Flipkart’s employees can now rest assured – the company will not be laying off any of its workforces.
The e-commerce behemoth Flipkart has decided to reject “bulk layoffs” which is rare given that employment cuts have become widespread in today’s date.
No Job Cuts At Flipkart: CPO Krishna Raghavan
The company does not believe in hiring en masse, laying off workers later to reduce headcounts, according to Krishna Raghavan, the chief people officer of the company.
He said, “We do responsible hiring and there are no mass layoffs happening at Flipkart. We don’t hire in thousands and then land up figuring out that we have too many people on board and resort to extreme measures.”

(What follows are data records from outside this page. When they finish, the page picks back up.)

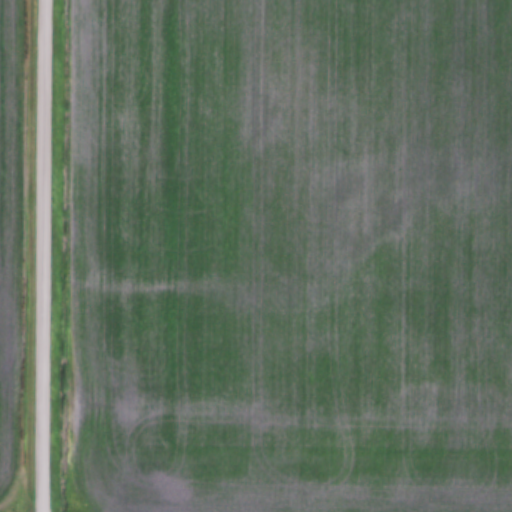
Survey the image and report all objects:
road: (40, 256)
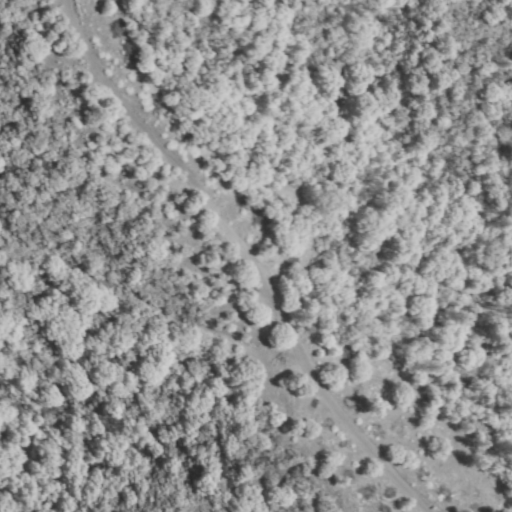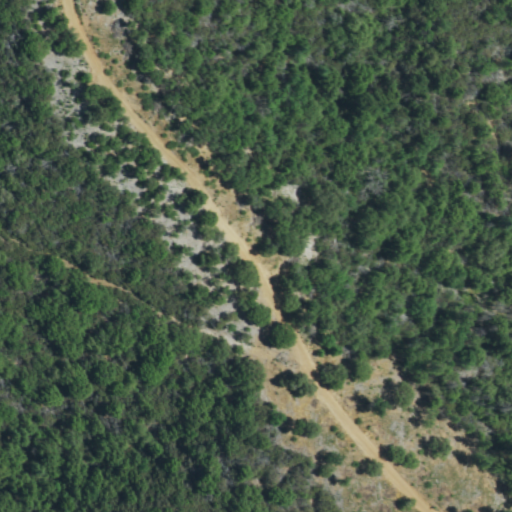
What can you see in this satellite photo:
road: (240, 257)
road: (143, 301)
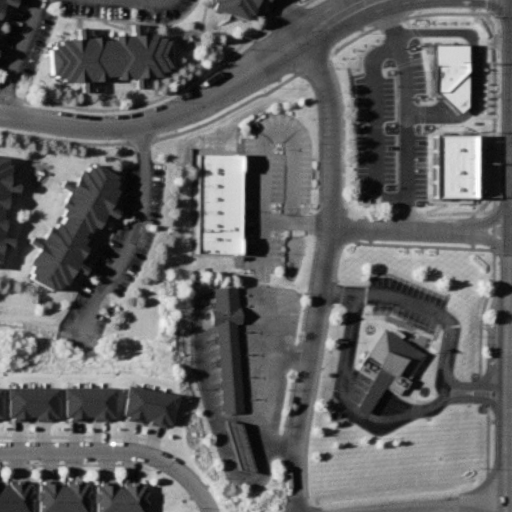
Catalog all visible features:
road: (149, 0)
building: (6, 2)
building: (232, 5)
building: (234, 7)
road: (288, 22)
building: (105, 55)
building: (107, 57)
road: (19, 58)
road: (196, 102)
road: (410, 112)
building: (369, 125)
building: (0, 162)
parking lot: (277, 183)
building: (4, 191)
building: (218, 200)
building: (220, 203)
road: (297, 224)
building: (66, 225)
building: (69, 226)
road: (422, 228)
road: (130, 238)
road: (325, 274)
parking lot: (410, 295)
road: (448, 322)
building: (228, 345)
building: (227, 346)
building: (392, 356)
building: (389, 366)
building: (83, 396)
road: (270, 397)
building: (26, 398)
building: (143, 399)
building: (86, 402)
building: (29, 403)
building: (147, 405)
road: (346, 406)
building: (240, 446)
road: (115, 454)
road: (511, 477)
building: (113, 493)
building: (12, 494)
building: (55, 494)
building: (14, 496)
building: (60, 496)
building: (117, 497)
road: (449, 504)
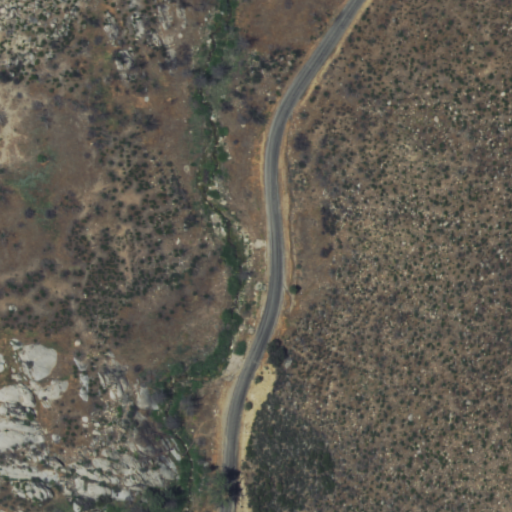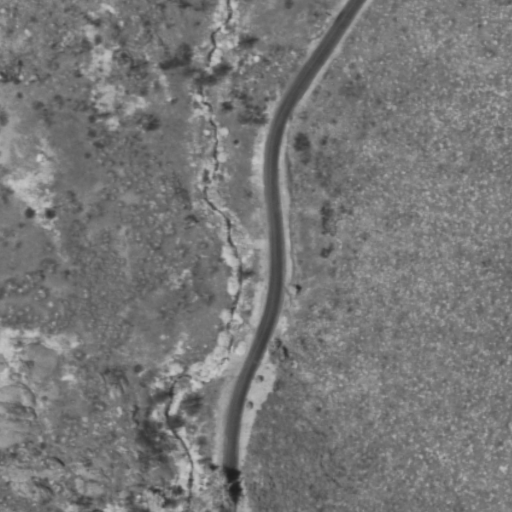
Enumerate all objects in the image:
road: (275, 247)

As per reports, no jobs will be affected by Flipkart’s decision not to give raises to its senior executives because a raise and promotion occurred last year along with a stock option buyback plan.
In his explanation of increments, Raghavan said that when the company grows and its business portfolio is expanded, there is a great opportunity and promise for employees. He stated that the company will continually reevaluate how increments are viewed in the years to come. Nearly every year, the organization offers its employees options for liquidation.

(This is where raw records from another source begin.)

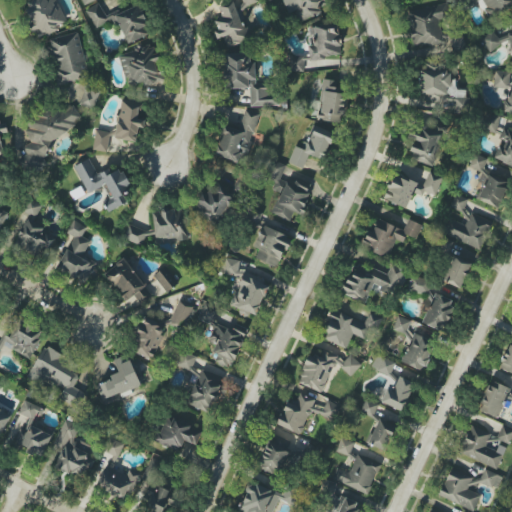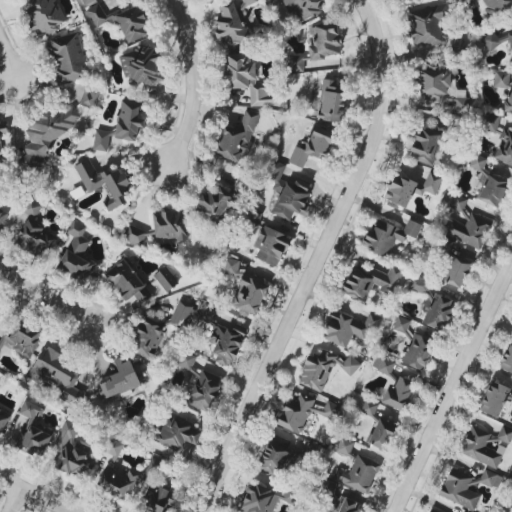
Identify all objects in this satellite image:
building: (303, 7)
building: (43, 16)
building: (122, 20)
building: (231, 24)
building: (426, 25)
building: (323, 40)
building: (499, 40)
building: (456, 43)
road: (10, 58)
building: (67, 58)
building: (297, 63)
building: (141, 66)
building: (247, 79)
building: (501, 79)
road: (192, 85)
building: (439, 88)
building: (89, 97)
building: (509, 98)
building: (331, 102)
building: (128, 121)
building: (491, 123)
building: (48, 133)
building: (237, 137)
building: (2, 138)
building: (101, 140)
building: (424, 145)
building: (504, 146)
building: (313, 147)
building: (477, 162)
building: (104, 183)
building: (410, 188)
building: (492, 188)
building: (287, 195)
building: (214, 203)
building: (459, 204)
building: (2, 206)
building: (253, 217)
building: (170, 224)
building: (470, 231)
building: (33, 233)
building: (134, 234)
building: (389, 235)
building: (270, 246)
building: (76, 255)
road: (318, 260)
building: (230, 266)
building: (457, 271)
building: (165, 279)
building: (127, 281)
building: (372, 281)
building: (419, 285)
road: (45, 295)
building: (249, 296)
building: (1, 309)
building: (1, 310)
building: (438, 312)
building: (181, 314)
building: (207, 314)
building: (401, 325)
building: (349, 327)
building: (147, 338)
building: (22, 339)
building: (226, 342)
building: (418, 352)
building: (507, 359)
building: (383, 364)
building: (323, 369)
building: (57, 375)
building: (120, 379)
building: (200, 384)
road: (455, 385)
building: (398, 394)
building: (493, 399)
building: (369, 408)
building: (304, 412)
building: (3, 420)
building: (32, 431)
building: (177, 433)
building: (380, 434)
building: (486, 444)
building: (344, 447)
building: (72, 451)
building: (116, 473)
building: (358, 474)
building: (490, 479)
building: (459, 490)
building: (155, 491)
road: (37, 493)
building: (260, 498)
road: (17, 499)
building: (337, 499)
building: (438, 511)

Flipkart Increases Number of Job Postings
In comparison to other companies in the sector, the company has raised the number of internal job postings. He said that during the past two years, internal talent mobility—the ratio of posts filled internally as opposed to externally—has doubled.

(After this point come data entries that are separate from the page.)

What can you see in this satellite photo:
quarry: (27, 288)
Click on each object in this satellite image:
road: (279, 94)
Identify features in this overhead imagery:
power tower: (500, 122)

Amazon just made the decision to fire 9,000 more employees after finishing the second stage of its operating strategy. The leading e-commerce platform fired 18,000 employees in January, earlier than expected.
Accenture also specified that it is anticipating the departure of about 19,000 individuals (or 2.5% of the current workforce), with more than half of these departures coming from the company’s non-billable corporate functions.
In India, Wipro had laid off 452 fresher employees, citing poor performance in internal assessment tests in January.
We had previously reported that American technology startup accelerator, Y Combinator has penned a letter to the US Treasury Secretary Janet Yellen and others. They were urged to prevent any more shockwaves that could trigger a financial crisis that would in turn result in the layoffs of more than 100,000 employees.